NJ16SW 24 c. 145 649.

(Area NJ 145 649) In May 1894, what appears to have been an enclosed cemetery of several hundred extended inhumations was discovered during ploughing in a sandy field on Easterton of Roseisle farm.

It measured about 50 yards E-W by 30 yards N-S within an earthen bank, with an internal wall of clay, 12" to 18" wide and 8" deep, the clay having been brought from about 30 yards away. The purpose of this division was not clear.

The skeletons, all apparently of adults, young and old, lay N-S, in rows, on their backs and almost touching each other. There were both dolichocephalic and brachy- cephalic skulls and one was thought to be that of a woman. Walker implies that a box of bones in Burghead Museum apertains to this site, but the bones have not been studied by an anatomist.

Scrapers and worked flints were found among the burials, but these are probably intrusive, deriving from the spread of stone implements all over the field (NJ16SW 28).

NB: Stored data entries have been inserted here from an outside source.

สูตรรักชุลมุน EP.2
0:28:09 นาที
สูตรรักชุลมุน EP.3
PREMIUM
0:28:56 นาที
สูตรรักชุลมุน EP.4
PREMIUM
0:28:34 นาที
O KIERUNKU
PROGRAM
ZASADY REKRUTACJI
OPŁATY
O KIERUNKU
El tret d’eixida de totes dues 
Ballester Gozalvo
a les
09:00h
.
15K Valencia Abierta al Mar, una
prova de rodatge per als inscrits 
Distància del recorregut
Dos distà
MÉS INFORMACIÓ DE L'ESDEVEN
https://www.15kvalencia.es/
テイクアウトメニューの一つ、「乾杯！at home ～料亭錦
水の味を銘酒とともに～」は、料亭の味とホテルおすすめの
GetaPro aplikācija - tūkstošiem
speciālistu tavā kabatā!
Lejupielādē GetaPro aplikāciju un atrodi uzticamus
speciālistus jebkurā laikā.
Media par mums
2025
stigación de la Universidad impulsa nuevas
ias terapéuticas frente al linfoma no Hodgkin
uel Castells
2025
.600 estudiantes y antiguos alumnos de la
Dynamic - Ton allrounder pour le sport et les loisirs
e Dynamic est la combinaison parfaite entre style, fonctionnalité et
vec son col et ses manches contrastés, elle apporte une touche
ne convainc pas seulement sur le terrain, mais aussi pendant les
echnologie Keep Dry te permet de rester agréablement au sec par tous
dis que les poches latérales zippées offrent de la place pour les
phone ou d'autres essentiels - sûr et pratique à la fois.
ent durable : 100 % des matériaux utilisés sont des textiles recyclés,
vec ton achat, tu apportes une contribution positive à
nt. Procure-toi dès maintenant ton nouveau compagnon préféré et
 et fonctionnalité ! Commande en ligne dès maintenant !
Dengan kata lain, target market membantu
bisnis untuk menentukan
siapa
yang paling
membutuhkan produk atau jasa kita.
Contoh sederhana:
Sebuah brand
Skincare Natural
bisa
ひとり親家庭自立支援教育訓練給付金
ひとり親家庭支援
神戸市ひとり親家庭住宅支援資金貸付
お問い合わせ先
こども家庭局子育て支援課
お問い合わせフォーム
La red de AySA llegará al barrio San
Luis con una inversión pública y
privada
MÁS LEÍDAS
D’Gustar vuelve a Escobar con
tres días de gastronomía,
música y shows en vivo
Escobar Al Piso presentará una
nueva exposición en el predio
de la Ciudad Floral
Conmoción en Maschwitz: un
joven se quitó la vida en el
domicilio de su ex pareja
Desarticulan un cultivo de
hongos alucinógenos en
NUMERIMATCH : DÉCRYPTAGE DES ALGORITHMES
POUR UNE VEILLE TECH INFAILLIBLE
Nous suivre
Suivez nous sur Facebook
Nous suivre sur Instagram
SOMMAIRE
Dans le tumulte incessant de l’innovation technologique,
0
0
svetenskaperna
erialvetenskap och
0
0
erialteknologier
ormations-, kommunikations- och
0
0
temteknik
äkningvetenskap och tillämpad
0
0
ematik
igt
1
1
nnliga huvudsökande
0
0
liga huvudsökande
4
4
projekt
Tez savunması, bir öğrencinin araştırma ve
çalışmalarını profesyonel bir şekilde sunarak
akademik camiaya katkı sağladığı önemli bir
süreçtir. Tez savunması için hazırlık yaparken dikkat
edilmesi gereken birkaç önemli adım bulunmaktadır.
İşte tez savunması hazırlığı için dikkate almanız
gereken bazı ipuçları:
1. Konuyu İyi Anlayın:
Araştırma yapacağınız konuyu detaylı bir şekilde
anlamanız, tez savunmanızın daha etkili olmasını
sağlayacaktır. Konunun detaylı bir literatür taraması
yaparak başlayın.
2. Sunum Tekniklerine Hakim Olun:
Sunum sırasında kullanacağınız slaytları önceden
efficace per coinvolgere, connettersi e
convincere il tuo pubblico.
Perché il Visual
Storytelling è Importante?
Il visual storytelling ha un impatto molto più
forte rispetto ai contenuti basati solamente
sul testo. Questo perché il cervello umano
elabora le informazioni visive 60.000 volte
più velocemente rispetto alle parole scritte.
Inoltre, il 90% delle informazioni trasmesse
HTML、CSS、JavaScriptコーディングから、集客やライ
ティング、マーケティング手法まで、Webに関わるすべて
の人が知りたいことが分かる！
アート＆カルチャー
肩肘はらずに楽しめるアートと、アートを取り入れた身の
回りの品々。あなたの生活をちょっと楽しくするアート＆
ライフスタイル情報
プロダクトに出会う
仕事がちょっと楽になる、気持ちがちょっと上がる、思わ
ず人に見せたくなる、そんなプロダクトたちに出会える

Young's sitings of the burial-ground are so conflicting as to locate it to either NJ 139 649 (1,000 yards WSW of Easterton) or NJ 145 647 (483 yards east of NJ16SW 25). The first falls c.220 yards NNW of NJ16SW 25; the second falls in an area which, air photographs (Visible on RAF air photographs F22.58.RAF. 1146: 0070-1: flown 24 June 1953) suggest, is so low lying as to have formed part of the former Loch of Spynie in the none too distant past, perhaps even as recently as 1749. (I C Walker 1968)

Taylor (W A Taylor, Easterton of Roseisle) is convinced that the burial-ground (or 'battle') was situated at NJ145 649 although he admits that he knows of no finds since his family acquired the property in 1902. The site does however agree topographically with Young's sketch plan and is much nearer Spindle Muir (NJ 15 65), where Allen (J R Allen and J Anderson 1903) says the burials were found, just below the 50' contour, than either of Young's sitings. It is also approximately 483 yards from NJ16SW 25, although to the NE rather than the east.

The exposure of the burials is said to have been due ultimately to sand-blow lowering the level of the field. This was so severe in 1898 that, with a westerly gale, the sand blocked the roads.

(Taylor's site has been accepted as the most likely, though by no stretch of the imagination could it be described as 1,000 yards WSW of Easterton farm-house).

Visited by OS (A A) 7 February 1972.

H W Young 1895; H W Young 1896; J R Allen and J Anderson 1903; I C Walker 1968.